On Mon, 5 Dec 2005, Neil Brown wrote:
On Friday December 2, [EMAIL PROTECTED] wrote:
On Thu, 1 Dec 2005, Neil Brown wrote:
What I would really like is a cheap (Well, not too expensive) board
that had at least 100Meg of NVRAM which was addressable on the PCI
buss, and an XOR and RAID-6 engine connected to the DMA engine.
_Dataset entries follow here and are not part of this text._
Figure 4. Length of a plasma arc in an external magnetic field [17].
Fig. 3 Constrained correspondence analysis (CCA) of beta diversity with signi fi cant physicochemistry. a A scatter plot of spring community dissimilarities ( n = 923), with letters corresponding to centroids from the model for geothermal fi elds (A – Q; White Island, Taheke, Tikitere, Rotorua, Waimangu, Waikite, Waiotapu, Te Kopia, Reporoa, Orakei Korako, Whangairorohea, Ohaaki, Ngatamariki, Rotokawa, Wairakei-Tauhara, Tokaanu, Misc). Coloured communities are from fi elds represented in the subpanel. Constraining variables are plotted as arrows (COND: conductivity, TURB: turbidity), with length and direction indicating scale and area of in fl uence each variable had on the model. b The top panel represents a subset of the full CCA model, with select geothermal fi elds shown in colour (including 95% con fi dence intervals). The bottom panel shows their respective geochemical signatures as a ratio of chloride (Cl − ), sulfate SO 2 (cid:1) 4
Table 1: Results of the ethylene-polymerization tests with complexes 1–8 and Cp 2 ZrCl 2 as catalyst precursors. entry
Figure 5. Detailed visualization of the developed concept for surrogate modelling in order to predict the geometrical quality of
there's the mythical giga-byte i-ram ... i say mythical because i've seen
lots of reviews but haven't been able to find it for sale:
http://www.giga-byte.com/Peripherals/Products/Products_GC-RAMDISK%20(Rev%201.1).htm
the only problem with the i-ram is the lack of ecc (it could be
implemented in a software layer though).
The lack of ECC is a real killer for any sort of raid/journalling
application. You want your journal to be more-resilient to failure
than your main array, not less.
And the fact that the board presents like an IDE controller (if I read
that right) means it is meant as fast-disk. Not as a generally useful
board to do interesting things with :-(
The idea of just providing memory slots that you plug your own memory
into is certainly interesting. It would mean making just one board
and the custom could choose how much memory they wanted to buy. (umem
below may several different sizes). I wonder if it affects
reliability at all...
umem.com have what look like excellent boards but they seem unwilling to
sell in small quantities...
http://umem.com/Umem_NVRAM_Cards.html
I also tried to contact them, so thats why I did not get any reply.
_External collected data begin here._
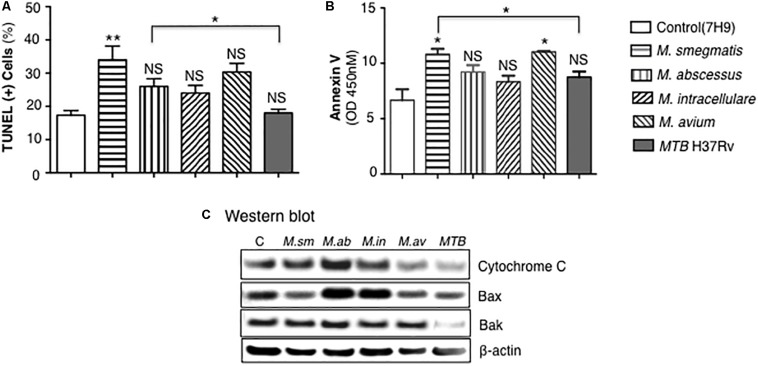
MTB H37Rv induced less apoptosis than other mycobacterial species. (A) Quantitation of THP-1 cell apoptosis by TUNEL staining 24 h after infection with the individual mycobacterial species. (B) Annexin-V expression was quantified in THP-1 macrophages infected overnight with various mycobacterial species. Data shown are the mean ± SEM of three independent experiments. (C) Cytochrome C, Bax, and Bak expression was determined by immunoblotting of the lysates of THP-1 cells infected with various NTM species and MTB H37Rv. Immunoblots shown are representative of three independent experiments. Unless otherwise indicated, *p < 0.05, **p < 0.01 are compared to unstimulated control cells (open bars). Multiplicity-of-infection of 10 mycobacteria:1 macrophage.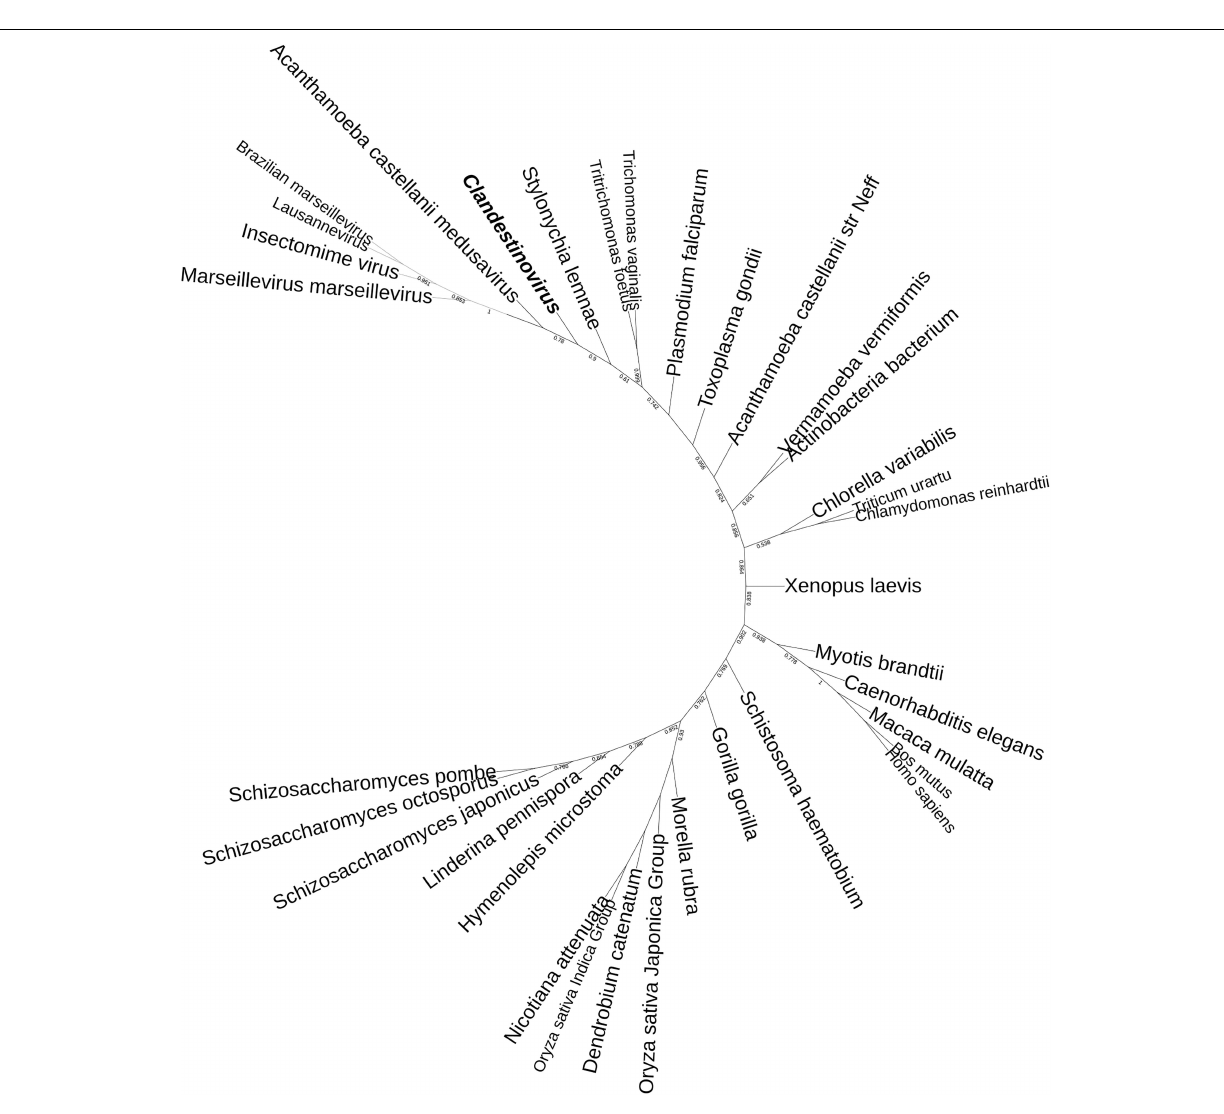
FIGURE 5 | Phylogenetic tree of the histone H3 of clandestinovirus. The analysis was performed using the ML method with a Jones-Taylor-Thornton (JTT) substitution matrix and 1,000 replicates. Branches with bootstrap support values below 0.50 were collapsed. Clandestinovirus is highlighted in bold and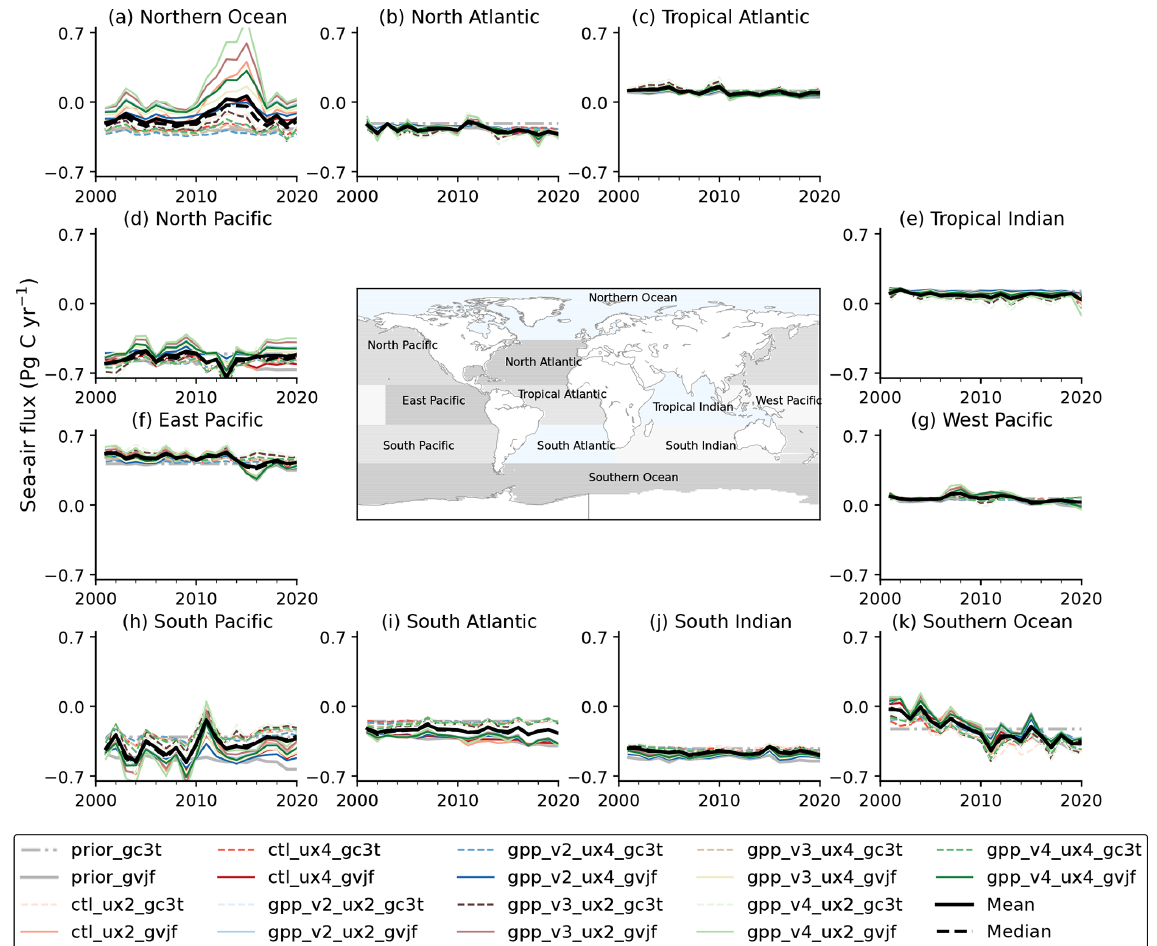
Figure 7. Interannual variation of sea–air CO 2 fluxes derived from 16 sets of inversion. The variations are shown for 11 aggregated regions shown in the map. The negative values are counted as CO 2 removals from the atmosphere, while CO 2 emissions are counted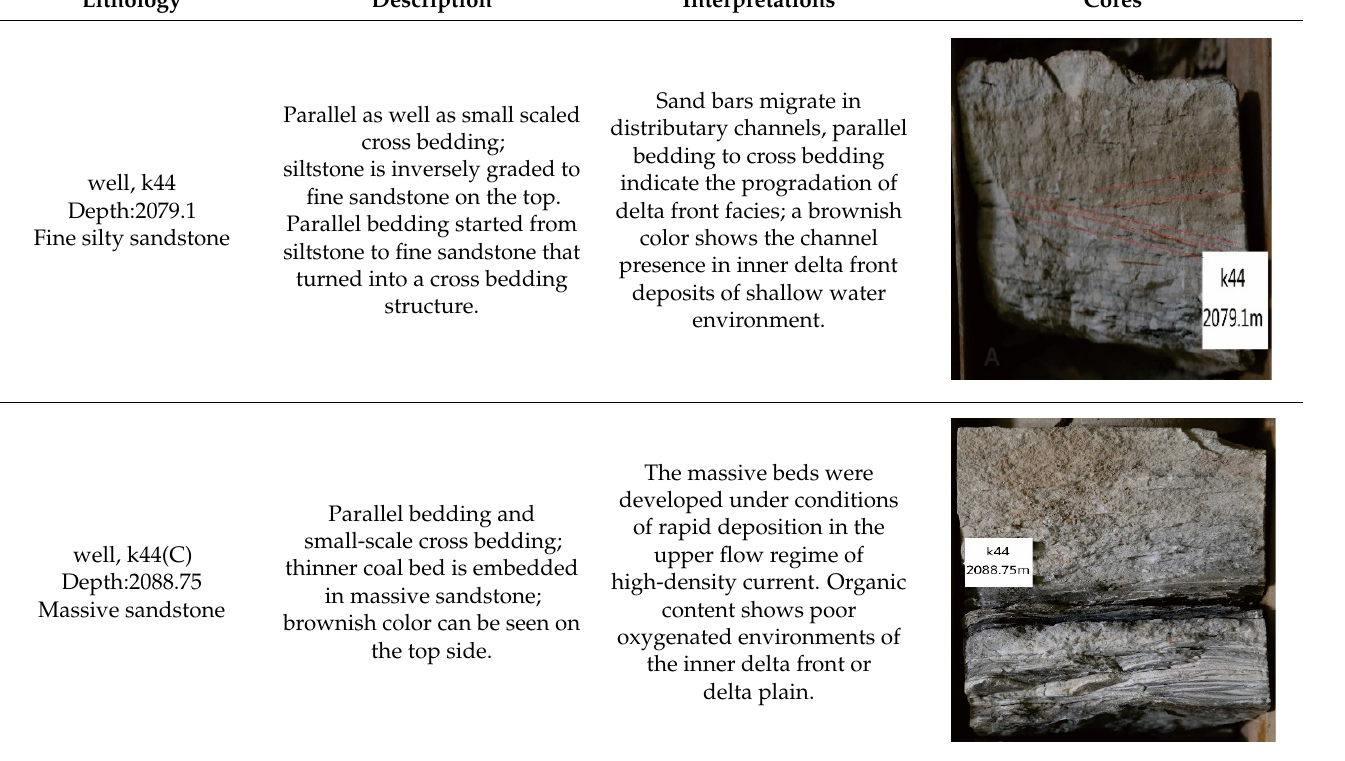
A dark gray or black color Homogenous calcareous shows the sedimentary mudstone (view from the environment of weak top); no obvious Dark gray sedimentary structures are calcareous found. mudstone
I have two of these in two different servers... I must have got them
at a time when small quantities weren't so unpalatable. They have
full ECC, and even have a driver in kernel.org kernels (I had to
convince them that GPL wasn't bad, but that wasn't too hard).
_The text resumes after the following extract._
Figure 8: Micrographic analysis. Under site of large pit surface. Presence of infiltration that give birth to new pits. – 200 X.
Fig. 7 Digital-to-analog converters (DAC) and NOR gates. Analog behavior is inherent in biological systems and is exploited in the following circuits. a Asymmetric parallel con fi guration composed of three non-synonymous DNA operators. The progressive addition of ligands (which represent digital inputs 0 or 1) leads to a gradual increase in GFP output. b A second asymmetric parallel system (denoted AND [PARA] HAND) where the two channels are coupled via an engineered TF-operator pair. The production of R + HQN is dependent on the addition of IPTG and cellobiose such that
The boards I got only presented a 64M (I think) window to the PCI
buss, though I believe they have versions that present to whole of
memory instead of just one window.
Do you have any performance numbers that show how these cards increase
performance? I have tried doing it with a ramdisk and the performance
was not much better, using ext3 and journal on ramdisk. ext2 is still
much faster, here some quick tests with dd:
2.6.15-rc1-git2
time dd if=/dev/full of=/home/aaaa bs=4M count=4883
SW Raid 1+0
ext2
real 1m11.856s 1m16.050s 1m18.449s
user 0m0.020s 0m0.000s 0m0.010s
sys 0m44.630s 0m44.820s 0m45.870s
ext3 ordered
real 2m17.314s 1m51.732s 1m51.258s
user 0m0.030s 0m0.020s 0m0.010s
sys 1m41.370s 1m38.300s 1m36.820s
ext3 writeback
real 2m1.511s 1m40.958s 1m43.889s
user 0m0.070s 0m0.000s 0m0.000s
sys 1m33.390s 1m21.470s 1m23.430s
ext3 writeback+external journal in ram disk
real 2m5.357s 1m41.349s 1m36.228s
user 0m0.010s 0m0.020s 0m0.010s
sys 1m37.500s 1m24.110s 1m21.960s
Wonder how one can increase the write performance but still having a journal.